The honeymoon continues. I love the camera and the lenses are performing well. I would NEVER go back to a camera without at least a tilting LCD screen. My used 35, 75 and 120 lenses didn't come with lens hoods so last night I made some from Edmund Scientific Flocking paper. Handy and they stuff back into the bag easily. Today I shot several images with very strong lighting just outside the frame and did not see any problems with flare (which I had seen previously with the 120 which surprised me as the front element is quite recessed). Anyway, problem fixed.
I took some images today with the 200 mm. lens at 1/6 second, some with the 2 second self timer, then later with the 12 second - the latter are sharp, the former definitely soft - so I need 12 seconds on the self timer for both the 200 and 300 mm. lenses - so now I know.
Several times today, rather than using live view magnified focus, move the magnified image to the extreme corner (slow), I simply turned live view off and checked focus with the view finder - turned out to work very well (I was focus blending so needed to find the near focus point which happened to be at the edges). This speaks well to the quality of the viewfinder.
When the Sony A7r came out, there were concerns for image sharpness in a vertical format because of shutter shake - although I haven't done any formal testing, lots of images shot vertically have not shown any concerns on the Pentax 645z.
I've been doing a lot of lens swapping, guessing incorrectly on the focal length I needed. It's possible that zooms would have avoided this but my feeling is only to a modest degree and I'm happier to accept the quality of the fixed lenses. This is a bit of a surprise to me - I hadn't thought I'd be as comfortable without my zooms, but so far it's been a non-issue.

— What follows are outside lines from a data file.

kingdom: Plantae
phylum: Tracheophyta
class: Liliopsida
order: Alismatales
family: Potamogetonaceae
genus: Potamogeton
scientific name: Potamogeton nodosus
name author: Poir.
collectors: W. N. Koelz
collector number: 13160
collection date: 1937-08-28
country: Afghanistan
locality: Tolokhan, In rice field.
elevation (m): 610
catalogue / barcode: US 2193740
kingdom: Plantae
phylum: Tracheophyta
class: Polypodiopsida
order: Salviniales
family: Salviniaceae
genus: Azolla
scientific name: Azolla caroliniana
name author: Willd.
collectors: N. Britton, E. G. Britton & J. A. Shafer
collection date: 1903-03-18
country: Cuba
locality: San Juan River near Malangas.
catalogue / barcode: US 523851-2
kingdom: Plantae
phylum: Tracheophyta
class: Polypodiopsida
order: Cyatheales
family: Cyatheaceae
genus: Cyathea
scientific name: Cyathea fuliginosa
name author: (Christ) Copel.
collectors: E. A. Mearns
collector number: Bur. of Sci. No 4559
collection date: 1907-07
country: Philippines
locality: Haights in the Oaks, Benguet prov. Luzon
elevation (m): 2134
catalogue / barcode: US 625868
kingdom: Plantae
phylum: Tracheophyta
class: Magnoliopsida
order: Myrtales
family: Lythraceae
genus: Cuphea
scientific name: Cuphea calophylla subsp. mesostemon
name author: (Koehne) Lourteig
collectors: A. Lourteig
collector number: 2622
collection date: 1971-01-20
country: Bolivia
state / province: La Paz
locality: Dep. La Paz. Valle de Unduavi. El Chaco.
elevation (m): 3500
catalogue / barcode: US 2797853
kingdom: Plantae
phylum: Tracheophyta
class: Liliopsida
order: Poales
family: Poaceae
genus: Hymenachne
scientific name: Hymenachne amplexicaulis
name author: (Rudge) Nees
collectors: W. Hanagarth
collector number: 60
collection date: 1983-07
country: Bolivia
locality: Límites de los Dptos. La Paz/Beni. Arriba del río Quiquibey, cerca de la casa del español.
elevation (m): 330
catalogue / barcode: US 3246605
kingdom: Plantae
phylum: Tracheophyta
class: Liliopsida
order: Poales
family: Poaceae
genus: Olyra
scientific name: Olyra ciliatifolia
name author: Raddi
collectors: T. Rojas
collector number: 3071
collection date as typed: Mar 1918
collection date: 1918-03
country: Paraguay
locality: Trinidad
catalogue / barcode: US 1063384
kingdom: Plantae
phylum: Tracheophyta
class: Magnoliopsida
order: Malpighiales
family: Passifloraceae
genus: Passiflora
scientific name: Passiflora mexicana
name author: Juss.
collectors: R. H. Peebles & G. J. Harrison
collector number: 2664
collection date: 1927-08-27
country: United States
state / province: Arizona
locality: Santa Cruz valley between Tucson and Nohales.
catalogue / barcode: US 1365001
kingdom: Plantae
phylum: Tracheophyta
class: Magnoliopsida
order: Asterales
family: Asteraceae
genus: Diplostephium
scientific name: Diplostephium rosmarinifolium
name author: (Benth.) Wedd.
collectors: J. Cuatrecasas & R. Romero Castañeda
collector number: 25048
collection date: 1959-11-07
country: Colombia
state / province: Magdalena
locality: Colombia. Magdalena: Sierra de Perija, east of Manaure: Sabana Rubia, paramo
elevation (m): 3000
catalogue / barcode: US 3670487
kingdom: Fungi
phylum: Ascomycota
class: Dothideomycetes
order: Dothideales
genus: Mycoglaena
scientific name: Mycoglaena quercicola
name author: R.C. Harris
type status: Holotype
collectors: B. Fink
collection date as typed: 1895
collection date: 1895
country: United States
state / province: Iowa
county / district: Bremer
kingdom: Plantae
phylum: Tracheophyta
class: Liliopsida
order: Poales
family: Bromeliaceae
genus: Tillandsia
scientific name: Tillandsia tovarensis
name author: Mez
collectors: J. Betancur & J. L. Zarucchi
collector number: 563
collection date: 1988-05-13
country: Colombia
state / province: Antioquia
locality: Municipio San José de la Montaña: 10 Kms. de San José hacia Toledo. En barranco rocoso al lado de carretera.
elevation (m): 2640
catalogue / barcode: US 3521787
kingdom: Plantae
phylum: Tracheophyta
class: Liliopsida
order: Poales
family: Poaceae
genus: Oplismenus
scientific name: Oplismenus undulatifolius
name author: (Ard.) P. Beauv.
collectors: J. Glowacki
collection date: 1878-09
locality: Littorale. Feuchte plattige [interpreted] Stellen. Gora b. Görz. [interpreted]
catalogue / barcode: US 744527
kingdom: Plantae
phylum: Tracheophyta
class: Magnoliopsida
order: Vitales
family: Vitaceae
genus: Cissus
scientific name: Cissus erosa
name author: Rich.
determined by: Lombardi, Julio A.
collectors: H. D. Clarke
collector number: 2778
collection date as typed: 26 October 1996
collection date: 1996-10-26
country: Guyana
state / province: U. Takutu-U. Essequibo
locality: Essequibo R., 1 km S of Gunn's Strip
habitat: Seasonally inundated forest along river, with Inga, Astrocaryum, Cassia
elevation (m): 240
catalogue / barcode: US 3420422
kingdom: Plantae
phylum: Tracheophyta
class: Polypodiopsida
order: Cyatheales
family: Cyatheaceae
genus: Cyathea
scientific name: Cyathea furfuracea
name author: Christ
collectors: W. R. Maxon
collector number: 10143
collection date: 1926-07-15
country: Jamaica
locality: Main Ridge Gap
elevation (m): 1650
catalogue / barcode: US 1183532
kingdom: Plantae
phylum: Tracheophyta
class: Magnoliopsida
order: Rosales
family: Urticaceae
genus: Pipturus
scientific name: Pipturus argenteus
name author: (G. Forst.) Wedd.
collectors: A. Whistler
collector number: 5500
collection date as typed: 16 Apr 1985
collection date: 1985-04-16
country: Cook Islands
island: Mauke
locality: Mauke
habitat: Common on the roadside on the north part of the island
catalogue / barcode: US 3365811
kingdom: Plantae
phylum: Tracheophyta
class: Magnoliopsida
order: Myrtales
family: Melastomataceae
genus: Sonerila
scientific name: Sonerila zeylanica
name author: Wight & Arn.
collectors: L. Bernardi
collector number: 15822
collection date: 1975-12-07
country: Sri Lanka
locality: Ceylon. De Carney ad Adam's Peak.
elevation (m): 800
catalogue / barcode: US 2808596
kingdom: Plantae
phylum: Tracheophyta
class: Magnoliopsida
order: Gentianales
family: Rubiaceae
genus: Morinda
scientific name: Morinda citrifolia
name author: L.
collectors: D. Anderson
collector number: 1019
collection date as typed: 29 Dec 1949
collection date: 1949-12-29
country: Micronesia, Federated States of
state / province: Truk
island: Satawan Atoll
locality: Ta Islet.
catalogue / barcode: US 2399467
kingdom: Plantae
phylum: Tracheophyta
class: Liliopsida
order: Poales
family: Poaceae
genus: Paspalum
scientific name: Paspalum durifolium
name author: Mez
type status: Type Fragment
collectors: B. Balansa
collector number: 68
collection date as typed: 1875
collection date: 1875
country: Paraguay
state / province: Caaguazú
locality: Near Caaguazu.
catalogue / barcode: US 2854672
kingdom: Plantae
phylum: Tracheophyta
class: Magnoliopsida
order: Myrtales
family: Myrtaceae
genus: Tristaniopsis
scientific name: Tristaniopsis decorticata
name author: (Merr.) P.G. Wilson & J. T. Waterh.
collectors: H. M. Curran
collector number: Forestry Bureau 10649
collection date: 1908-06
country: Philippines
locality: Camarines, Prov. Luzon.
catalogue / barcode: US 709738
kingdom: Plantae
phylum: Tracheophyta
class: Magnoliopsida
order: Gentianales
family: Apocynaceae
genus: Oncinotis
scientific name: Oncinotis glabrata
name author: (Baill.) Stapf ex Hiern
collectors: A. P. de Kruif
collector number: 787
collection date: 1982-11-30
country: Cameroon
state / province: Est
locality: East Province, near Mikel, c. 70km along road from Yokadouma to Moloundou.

Both the 25 and 35 mm. lenses have some barrel distortion, but auto correction with the 25 and manual with the 35 has not been a problem.
I know I have said it before, but I love how robust the files are. I can correct for barrel distortion, rotate the image, fix horizontal and vertical perspective and rotate the image, all on top of focus blending and followed by Akvis Enhancer without the image falling apart and still able to make a tack sharp 30X40 print.
That's all that I ever hoped for and more.
Does the Pentax do anything that smaller cheaper cameras can't do - no - it's simply down to print size. If you don't routinely go above 13X19, there are many cameras that would suit better and be more versatile.
Even if the Nikon 810 came with a complete set of Zeiss Otis lenses (not that I could afford them, my Pentax lenses cost between $200 - $1000 exc. for the 25 mm. so that's 5X$4500 less for a set of lenses - that's a lot more than I paid for the Pentax and 25 mm. lens combined. And to not have a tilting LCD, and to have to put up with stop down live view focusing - NO WAY.